Considering an S3 and was wondering what the wheels specs are for the black optics package?

I have a set of VMR 701's 18x8.5 offset 45 and centerbore 66.6 and was hoping they'd fit. 

Anyone know?

TIA
Kevin


Sent from my iPhone using Tapatalk


----------



## Cosmic_man (May 27, 2000)

*Specs*

They are 57.1 bore, which means you will need rub rings, al

19x8 - ET 49, 57.1

235-35-19 tires. 

Hope that helps...


----------



## BETOGLI (Jul 15, 2010)

Why do you refer to S3 "black optics" specs? Doesn't the S3 black optic package come with the same wheels' options?


Sent from my iPhone using Tapatalk


----------



## VWNCC (Jan 12, 2010)

BETOGLI said:


> Why do you refer to S3 "black optics" specs? Doesn't the S3 black optic package come with the same wheels' options?
> 
> 
> Sent from my iPhone using Tapatalk



Depends on market...In Canada, black optics does not change the wheels, but in the US, the black optics package changes the wheels.


----------



## India Whiskey Charlie (Feb 15, 2006)

BETOGLI said:


> Why do you refer to S3 "black optics" specs?

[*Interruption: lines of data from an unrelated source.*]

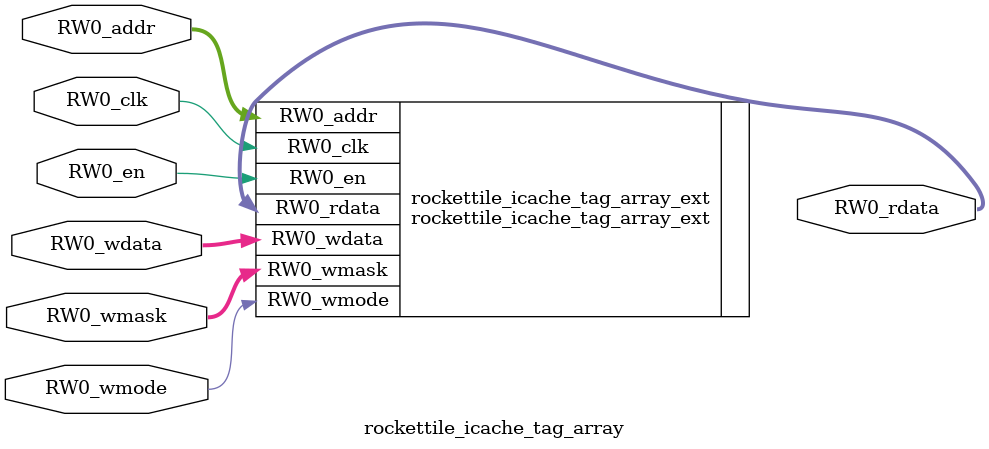
<source format=sv>
module rockettile_icache_tag_array(	// @[generators/rocket-chip/src/main/scala/util/DescribedSRAM.scala:17:26]
  input  [5:0]  RW0_addr,
  input         RW0_en,
  input         RW0_clk,
  input         RW0_wmode,
  input  [83:0] RW0_wdata,
  output [83:0] RW0_rdata,
  input  [3:0]  RW0_wmask
);

  rockettile_icache_tag_array_ext rockettile_icache_tag_array_ext (	// @[generators/rocket-chip/src/main/scala/util/DescribedSRAM.scala:17:26]
    .RW0_addr  (RW0_addr),
    .RW0_en    (RW0_en),
    .RW0_clk   (RW0_clk),
    .RW0_wmode (RW0_wmode),
    .RW0_wdata (RW0_wdata),
    .RW0_rdata (RW0_rdata),
    .RW0_wmask (RW0_wmask)
  );	// @[generators/rocket-chip/src/main/scala/util/DescribedSRAM.scala:17:26]
endmodule


</source>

Doesn't the S3 black optic package come with the same wheels' options?


Same size/offsets but different style...


----------



## BETOGLI (Jul 15, 2010)

India Whiskey Charlie said:


> Same size/offsets but different style...





VWNCC said:


> Depends on market...In Canada, black optics does not change the wheels, but in the US, the black optics package changes the wheels.

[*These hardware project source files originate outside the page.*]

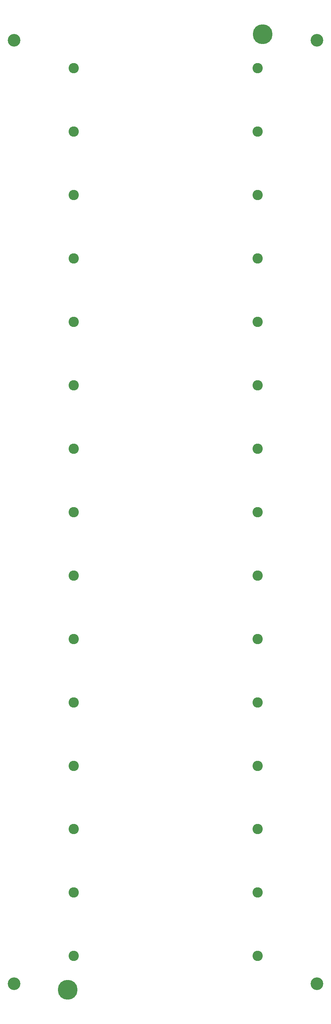
<source format=gbr>
%TF.GenerationSoftware,KiCad,Pcbnew,8.0.8*%
%TF.CreationDate,2025-05-07T18:07:23+01:00*%
%TF.ProjectId,OutputCompositeResistorSubcircuit2,4f757470-7574-4436-9f6d-706f73697465,rev?*%
%TF.SameCoordinates,Original*%
%TF.FileFunction,Soldermask,Top*%
%TF.FilePolarity,Negative*%
%FSLAX46Y46*%
G04 Gerber Fmt 4.6, Leading zero omitted, Abs format (unit mm)*
G04 Created by KiCad (PCBNEW 8.0.8) date 2025-05-07 18:07:23*
%MOMM*%
%LPD*%
G01*
G04 APERTURE LIST*
%ADD10C,3.200000*%
%ADD11C,2.600000*%
%ADD12C,5.000000*%
G04 APERTURE END LIST*
D10*
%TO.C,J6*%
X111250000Y-26000000D03*
%TD*%
%TO.C,J5*%
X34750000Y-26000000D03*
%TD*%
D11*
%TO.C,R15*%
X49750000Y-33000000D03*
X96250000Y-33000000D03*
%TD*%
%TO.C,R14*%
X96250000Y-49000000D03*
X49750000Y-49000000D03*
%TD*%
%TO.C,R13*%
X49750000Y-65000000D03*
X96250000Y-65000000D03*
%TD*%
%TO.C,R12*%
X96250000Y-81000000D03*
X49750000Y-81000000D03*
%TD*%
%TO.C,R11*%
X49750000Y-97000000D03*
X96250000Y-97000000D03*
%TD*%
%TO.C,R10*%
X96250000Y-113000000D03*
X49750000Y-113000000D03*
%TD*%
%TO.C,R9*%
X96250000Y-129000000D03*
X49750000Y-129000000D03*
%TD*%
%TO.C,R8*%
X49750000Y-145000000D03*
X96250000Y-145000000D03*
%TD*%
%TO.C,R7*%
X49750000Y-161000000D03*
X96250000Y-161000000D03*
%TD*%
%TO.C,R6*%
X49750000Y-177000000D03*
X96250000Y-177000000D03*
%TD*%
D10*
%TO.C,J4*%
X111250000Y-264000000D03*
%TD*%
D12*
%TO.C,J2*%
X97500000Y-24500000D03*
%TD*%
D11*
%TO.C,R5*%
X49750000Y-193000000D03*
X96250000Y-193000000D03*
%TD*%
%TO.C,R2*%
X96250000Y-241000000D03*
X49750000Y-241000000D03*
%TD*%
%TO.C,R4*%
X96250000Y-209000000D03*
X49750000Y-209000000D03*
%TD*%
D12*
%TO.C,J1*%
X48250000Y-265500000D03*
%TD*%
D11*
%TO.C,R3*%
X96250000Y-225000000D03*
X49750000Y-225000000D03*
%TD*%
D10*
%TO.C,J3*%
X34750000Y-264000000D03*
%TD*%
D11*
%TO.C,R1*%
X49750000Y-257000000D03*
X96250000Y-257000000D03*
%TD*%
M02*

</source>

Thanks guys! :thumbup: :thumbup:


Sent from my iPhone using Tapatalk


----------



## VWNCC (Jan 12, 2010)

I must say black optics looks so freaking nice... definitely a must get package for the S3 in my opinion.


----------



## BETOGLI (Jul 15, 2010)

VWNCC said:


> I must say black optics looks so freaking nice... definitely a must get package for the S3 in my opinion.


+1


Sent from my iPhone using Tapatalk


----------



## crackkills (Mar 10, 2007)

BETOGLI said:


> +1
> 
> 
> Sent from my iPhone using Tapatalk


On any color black optic looks good but I think on black you can go without optic and still look good. I am still bothered by the fact that the Super Sport Seats don't come with power. I have the titanium and it breaks up the dull black interior. The SSS seats sure look sweet and give it a much classier look. I stumbled across the Sepang that I own as I was actually on my way to Tampa to pick up a white one that I was getting a great deal and decided to stop by the Orlando dealership and they got the Sepang the day before. 

The black optic, bang and sport package were a must along with tech package. Nothing against white cars but I don't think I would've been happy with white although the deal in Tampa was awesome. 

The S3 is such an awesome car. I have 8200 miles on it and I bought it 8/21/2015!!!


----------



## BETOGLI (Jul 15, 2010)

:thumbup: :thumbup:


Sent from my iPhone using Tapatalk


----------



## VWNCC (Jan 12, 2010)

crackkills said:


> On any color black optic looks good but I think on black you can go without optic and still look good.


+1.


----------